Friday, January 22, 2010

Government should be limited to stimulate economy

Former Mayor Frank Guinta said his zero-based budgeting approach to cutting spending and taxes is working in Manchester, and there is no reason it wouldn’t work in Washington once he is elected to Congress.

“[Department heads] didn’t like it. The budget process for them was longer. It required more time, but guess what? Taxpayers appreciated it,” he said. “We were able to find pots of money in different departments that didn’t have any purpose. And we reduced those things. We cut them out of the budget.”
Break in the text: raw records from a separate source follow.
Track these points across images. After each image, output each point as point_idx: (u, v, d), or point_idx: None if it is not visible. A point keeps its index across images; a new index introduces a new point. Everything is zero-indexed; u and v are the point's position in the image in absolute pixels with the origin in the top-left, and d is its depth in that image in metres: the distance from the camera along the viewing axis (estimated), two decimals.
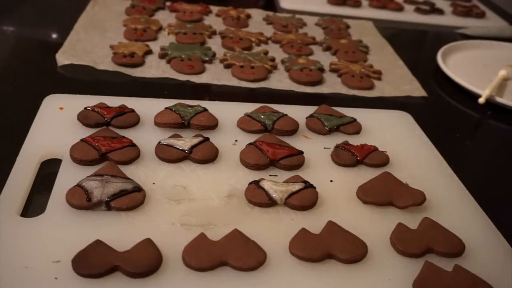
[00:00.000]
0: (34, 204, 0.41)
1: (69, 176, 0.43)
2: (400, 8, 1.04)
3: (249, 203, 0.43)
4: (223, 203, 0.43)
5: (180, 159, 0.47)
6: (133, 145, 0.47)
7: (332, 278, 0.37)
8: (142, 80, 0.64)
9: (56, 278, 0.34)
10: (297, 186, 0.44)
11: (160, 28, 0.79)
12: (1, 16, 0.78)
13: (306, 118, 0.56)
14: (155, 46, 0.72)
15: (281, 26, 0.86)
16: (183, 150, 0.47)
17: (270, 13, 0.92)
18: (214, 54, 0.71)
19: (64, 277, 0.34)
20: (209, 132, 0.51)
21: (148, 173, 0.45)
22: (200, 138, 0.48)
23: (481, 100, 0.68)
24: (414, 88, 0.71)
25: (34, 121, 0.50)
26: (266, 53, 0.74)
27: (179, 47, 0.71)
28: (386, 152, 0.52)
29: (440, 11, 1.05)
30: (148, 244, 0.37)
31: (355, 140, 0.53)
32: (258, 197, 0.43)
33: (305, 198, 0.43)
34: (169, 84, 0.64)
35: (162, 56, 0.69)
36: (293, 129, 0.53)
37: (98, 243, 0.36)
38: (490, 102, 0.68)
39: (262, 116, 0.53)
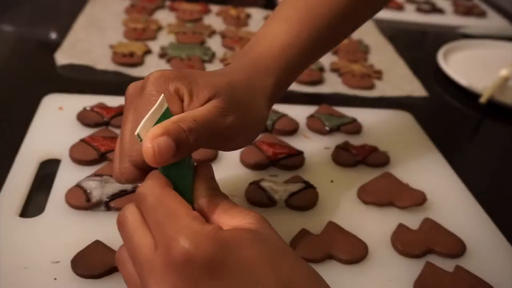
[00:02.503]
0: (33, 204, 0.41)
1: (68, 176, 0.43)
2: (400, 8, 1.04)
3: (249, 203, 0.43)
4: None
5: None
6: None
7: (332, 278, 0.37)
8: None
9: (55, 279, 0.34)
10: (297, 186, 0.44)
11: (160, 28, 0.78)
12: (0, 15, 0.78)
13: (307, 118, 0.55)
14: (154, 46, 0.71)
15: None
16: None
17: (270, 12, 0.91)
18: (214, 54, 0.71)
19: (64, 277, 0.34)
20: None
21: None
22: None
23: (482, 100, 0.68)
24: (414, 88, 0.71)
25: (33, 121, 0.50)
26: None
27: (179, 47, 0.71)
28: (386, 152, 0.51)
29: (440, 11, 1.05)
30: None
31: (355, 140, 0.53)
32: (258, 197, 0.42)
33: (305, 198, 0.43)
34: None
35: (161, 55, 0.69)
36: (293, 129, 0.53)
37: (97, 243, 0.36)
38: (490, 102, 0.68)
39: None
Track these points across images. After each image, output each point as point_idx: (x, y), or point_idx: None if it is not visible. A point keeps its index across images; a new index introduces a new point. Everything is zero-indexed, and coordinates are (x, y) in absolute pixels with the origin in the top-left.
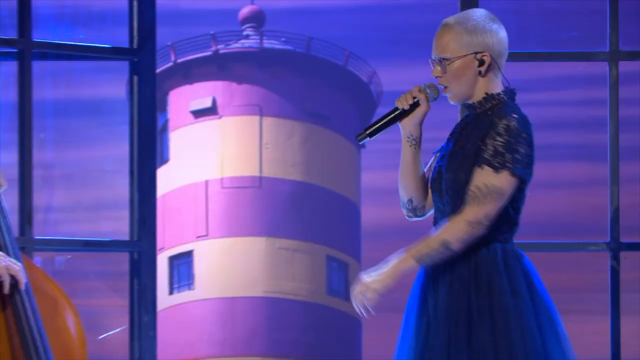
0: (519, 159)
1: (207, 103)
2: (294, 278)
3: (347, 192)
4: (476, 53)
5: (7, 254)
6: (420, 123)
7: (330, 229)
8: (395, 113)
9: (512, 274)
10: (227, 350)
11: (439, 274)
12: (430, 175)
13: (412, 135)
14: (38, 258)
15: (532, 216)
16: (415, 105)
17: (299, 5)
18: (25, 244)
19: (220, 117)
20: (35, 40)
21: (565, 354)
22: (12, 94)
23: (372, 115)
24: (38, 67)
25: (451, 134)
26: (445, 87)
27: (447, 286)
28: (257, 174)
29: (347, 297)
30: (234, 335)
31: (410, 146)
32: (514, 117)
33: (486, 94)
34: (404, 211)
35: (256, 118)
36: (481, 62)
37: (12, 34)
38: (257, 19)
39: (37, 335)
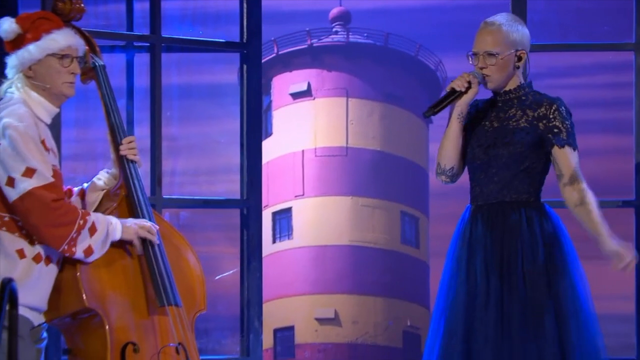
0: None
1: (303, 87)
2: (374, 230)
3: (418, 160)
4: (517, 50)
5: (141, 210)
6: (469, 103)
7: (404, 189)
8: (455, 94)
9: (556, 227)
10: (319, 288)
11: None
12: (473, 149)
13: (462, 113)
14: (166, 213)
15: None
16: (468, 88)
17: (379, 6)
18: (155, 202)
19: (314, 99)
20: (164, 36)
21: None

Guinta, who is running for New Hampshire’s First District U.S. House seat, told a crowd of about 100 in Bedford’s Town Hall on Thursday that government budgets and taxes increase every year because elected officials usually start with the prior year’s budget, then add spending to it. The zero-based budgeting system he implemented as mayor forced department heads to build their budgets from scratch every year. It also forced them to justify every major expense.

“I use this quick phrase ‘freeze, cap and cut’,” Guinta said. “Let’s freeze [federal] spending number one. Let’s just freeze it—stop—you have to stop the bleeding going on. Instead, the Senate is considering raising the debt ceiling by $1.9 trillion. So they still don’t get it.”

Next, analyze every department for waste by doing a top-to-bottom budget review. Last, cut items out of the budget by first prioritizing what services are most important and constitutional, he said.

Businesses engage in such practices every day, but they face increasing pressure from the government to hand over more of their hard-earned money. This, in turn, is stifling the economy, he said.